Rewrite every line of the items below as a JSON list of strings, one string per line, with blank lines omitted. Leave the pictures out of the answer.

-- INPUT MATERIAL follows --

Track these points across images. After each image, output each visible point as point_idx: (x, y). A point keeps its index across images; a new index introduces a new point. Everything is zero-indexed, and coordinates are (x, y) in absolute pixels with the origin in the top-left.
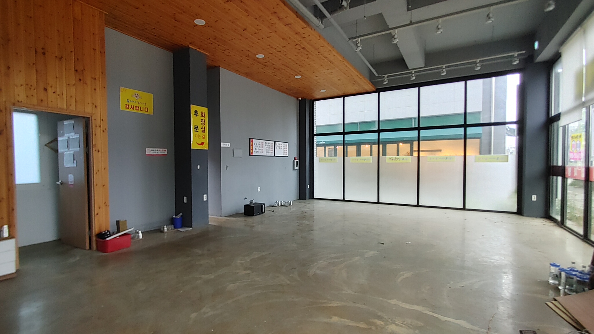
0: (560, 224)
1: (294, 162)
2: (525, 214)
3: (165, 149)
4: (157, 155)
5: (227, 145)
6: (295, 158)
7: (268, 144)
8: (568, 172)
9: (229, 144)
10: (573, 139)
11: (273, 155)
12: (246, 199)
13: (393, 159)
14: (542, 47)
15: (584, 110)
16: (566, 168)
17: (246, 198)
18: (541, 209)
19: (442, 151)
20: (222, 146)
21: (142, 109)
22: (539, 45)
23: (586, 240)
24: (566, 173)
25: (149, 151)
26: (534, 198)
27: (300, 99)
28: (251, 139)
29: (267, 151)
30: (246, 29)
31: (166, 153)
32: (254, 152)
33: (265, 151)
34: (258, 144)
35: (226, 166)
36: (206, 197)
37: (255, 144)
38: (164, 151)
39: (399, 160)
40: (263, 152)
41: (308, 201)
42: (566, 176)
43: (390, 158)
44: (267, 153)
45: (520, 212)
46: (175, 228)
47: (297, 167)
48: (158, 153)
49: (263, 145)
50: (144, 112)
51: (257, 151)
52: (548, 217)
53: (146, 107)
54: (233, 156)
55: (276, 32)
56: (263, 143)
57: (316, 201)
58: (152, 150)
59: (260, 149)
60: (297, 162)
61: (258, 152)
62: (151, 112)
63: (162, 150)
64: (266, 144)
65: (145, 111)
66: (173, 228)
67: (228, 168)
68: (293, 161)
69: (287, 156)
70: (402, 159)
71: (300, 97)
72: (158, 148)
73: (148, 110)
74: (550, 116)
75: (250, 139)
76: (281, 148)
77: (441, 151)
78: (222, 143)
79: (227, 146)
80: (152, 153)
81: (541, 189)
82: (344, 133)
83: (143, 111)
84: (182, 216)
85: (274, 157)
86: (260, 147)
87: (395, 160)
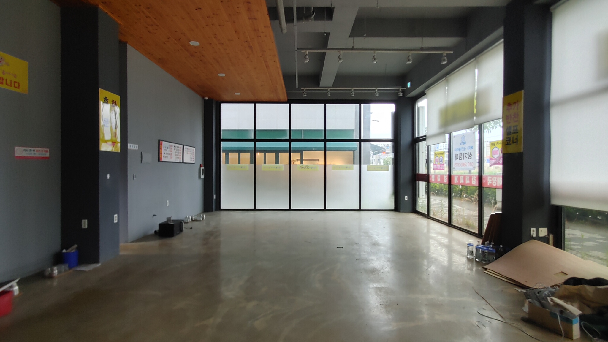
0: (427, 216)
1: (200, 170)
2: (401, 211)
3: (46, 149)
4: (33, 157)
5: (134, 146)
6: (201, 165)
7: (177, 148)
8: (432, 179)
9: (137, 146)
10: (436, 155)
11: (182, 161)
12: (154, 217)
13: (303, 168)
14: (413, 87)
15: (447, 136)
16: (430, 176)
17: (154, 215)
18: (410, 206)
19: (320, 160)
20: (129, 148)
21: (9, 83)
22: (411, 85)
23: (450, 225)
24: (430, 179)
25: (20, 152)
26: (406, 198)
27: (207, 98)
28: (161, 141)
29: (176, 156)
30: (200, 9)
31: (48, 155)
32: (164, 156)
33: (174, 156)
34: (167, 147)
35: (134, 175)
36: (117, 218)
37: (165, 147)
38: (44, 153)
39: (309, 168)
40: (172, 158)
41: (214, 213)
42: (430, 181)
43: (301, 167)
44: (176, 159)
45: (397, 209)
46: (70, 267)
47: (203, 175)
48: (34, 154)
49: (172, 149)
50: (12, 89)
51: (167, 155)
52: (415, 211)
53: (16, 81)
54: (141, 162)
55: (234, 22)
56: (172, 146)
57: (223, 213)
58: (25, 150)
59: (169, 154)
60: (203, 169)
61: (167, 157)
62: (24, 87)
63: (42, 151)
64: (175, 148)
65: (15, 87)
66: (67, 268)
67: (135, 177)
68: (199, 168)
69: (194, 162)
70: (311, 167)
71: (207, 97)
72: (36, 147)
73: (19, 86)
74: (415, 137)
75: (159, 141)
76: (189, 154)
77: (318, 160)
78: (129, 145)
79: (135, 148)
80: (25, 154)
81: (410, 191)
82: (255, 140)
83: (11, 86)
84: (77, 248)
85: (182, 164)
86: (169, 151)
87: (305, 168)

-- INPUT MATERIAL concluded --

TASK SOLUTION ::
[
  "Track these points across images. After each image, output each visible point as point_idx: (x, y). A point keeps its index across images; a new index introduces a new point. Everything is zero-indexed, and coordinates are (x, y) in absolute pixels with the origin in the top-left.",
  "0: (560, 224)",
  "1: (294, 162)",
  "2: (525, 214)",
  "3: (165, 149)",
  "4: (157, 155)",
  "5: (227, 145)",
  "6: (295, 158)",
  "7: (268, 144)",
  "8: (568, 172)",
  "9: (229, 144)",
  "10: (573, 139)",
  "11: (273, 155)",
  "12: (246, 199)",
  "13: (393, 159)",
  "14: (542, 47)",
  "15: (584, 110)",
  "16: (566, 168)",
  "17: (246, 198)",
  "18: (541, 209)",
  "19: (442, 151)",
  "20: (222, 146)",
  "21: (142, 109)",
  "22: (539, 45)",
  "23: (586, 240)",
  "24: (566, 173)",
  "25: (149, 151)",
  "26: (534, 198)",
  "27: (300, 99)",
  "28: (251, 139)",
  "29: (267, 151)",
  "30: (246, 29)",
  "31: (166, 153)",
  "32: (254, 152)",
  "33: (265, 151)",
  "34: (258, 144)",
  "35: (226, 166)",
  "36: (206, 197)",
  "37: (255, 144)",
  "38: (164, 151)",
  "39: (399, 160)",
  "40: (263, 152)",
  "41: (308, 201)",
  "42: (566, 176)",
  "43: (390, 158)",
  "44: (267, 153)",
  "45: (520, 212)",
  "46: (175, 228)",
  "47: (297, 167)",
  "48: (158, 153)",
  "49: (263, 145)",
  "50: (144, 112)",
  "51: (257, 151)",
  "52: (548, 217)",
  "53: (146, 107)",
  "54: (233, 156)",
  "55: (276, 32)",
  "56: (263, 143)",
  "57: (316, 201)",
  "58: (152, 150)",
  "59: (260, 149)",
  "60: (297, 162)",
  "61: (258, 152)",
  "62: (151, 112)",
  "63: (162, 150)",
  "64: (266, 144)",
  "65: (145, 111)",
  "66: (173, 228)",
  "67: (228, 168)",
  "68: (293, 161)",
  "69: (287, 156)",
  "70: (402, 159)",
  "71: (300, 97)",
  "72: (158, 148)",
  "73: (148, 110)",
  "74: (550, 116)",
  "75: (250, 139)",
  "76: (281, 148)",
  "77: (441, 151)",
  "78: (222, 143)",
  "79: (227, 146)",
  "80: (152, 153)",
  "81: (541, 189)",
  "82: (344, 133)",
  "83: (143, 111)",
  "84: (182, 216)",
  "85: (274, 157)",
  "86: (260, 147)",
  "87: (395, 160)",
  "0: (427, 216)",
  "1: (200, 170)",
  "2: (401, 211)",
  "3: (46, 149)",
  "4: (33, 157)",
  "5: (134, 146)",
  "6: (201, 165)",
  "7: (177, 148)",
  "8: (432, 179)",
  "9: (137, 146)",
  "10: (436, 155)",
  "11: (182, 161)",
  "12: (154, 217)",
  "13: (303, 168)",
  "14: (413, 87)",
  "15: (447, 136)",
  "16: (430, 176)",
  "17: (154, 215)",
  "18: (410, 206)",
  "19: (320, 160)",
  "20: (129, 148)",
  "21: (9, 83)",
  "22: (411, 85)",
  "23: (450, 225)",
  "24: (430, 179)",
  "25: (20, 152)",
  "26: (406, 198)",
  "27: (207, 98)",
  "28: (161, 141)",
  "29: (176, 156)",
  "30: (200, 9)",
  "31: (48, 155)",
  "32: (164, 156)",
  "33: (174, 156)",
  "34: (167, 147)",
  "35: (134, 175)",
  "36: (117, 218)",
  "37: (165, 147)",
  "38: (44, 153)",
  "39: (309, 168)",
  "40: (172, 158)",
  "41: (214, 213)",
  "42: (430, 181)",
  "43: (301, 167)",
  "44: (176, 159)",
  "45: (397, 209)",
  "46: (70, 267)",
  "47: (203, 175)",
  "48: (34, 154)",
  "49: (172, 149)",
  "50: (12, 89)",
  "51: (167, 155)",
  "52: (415, 211)",
  "53: (16, 81)",
  "54: (141, 162)",
  "55: (234, 22)",
  "56: (172, 146)",
  "57: (223, 213)",
  "58: (25, 150)",
  "59: (169, 154)",
  "60: (203, 169)",
  "61: (167, 157)",
  "62: (24, 87)",
  "63: (42, 151)",
  "64: (175, 148)",
  "65: (15, 87)",
  "66: (67, 268)",
  "67: (135, 177)",
  "68: (199, 168)",
  "69: (194, 162)",
  "70: (311, 167)",
  "71: (207, 97)",
  "72: (36, 147)",
  "73: (19, 86)",
  "74: (415, 137)",
  "75: (159, 141)",
  "76: (189, 154)",
  "77: (318, 160)",
  "78: (129, 145)",
  "79: (135, 148)",
  "80: (25, 154)",
  "81: (410, 191)",
  "82: (255, 140)",
  "83: (11, 86)",
  "84: (77, 248)",
  "85: (182, 164)",
  "86: (169, 151)",
  "87: (305, 168)"
]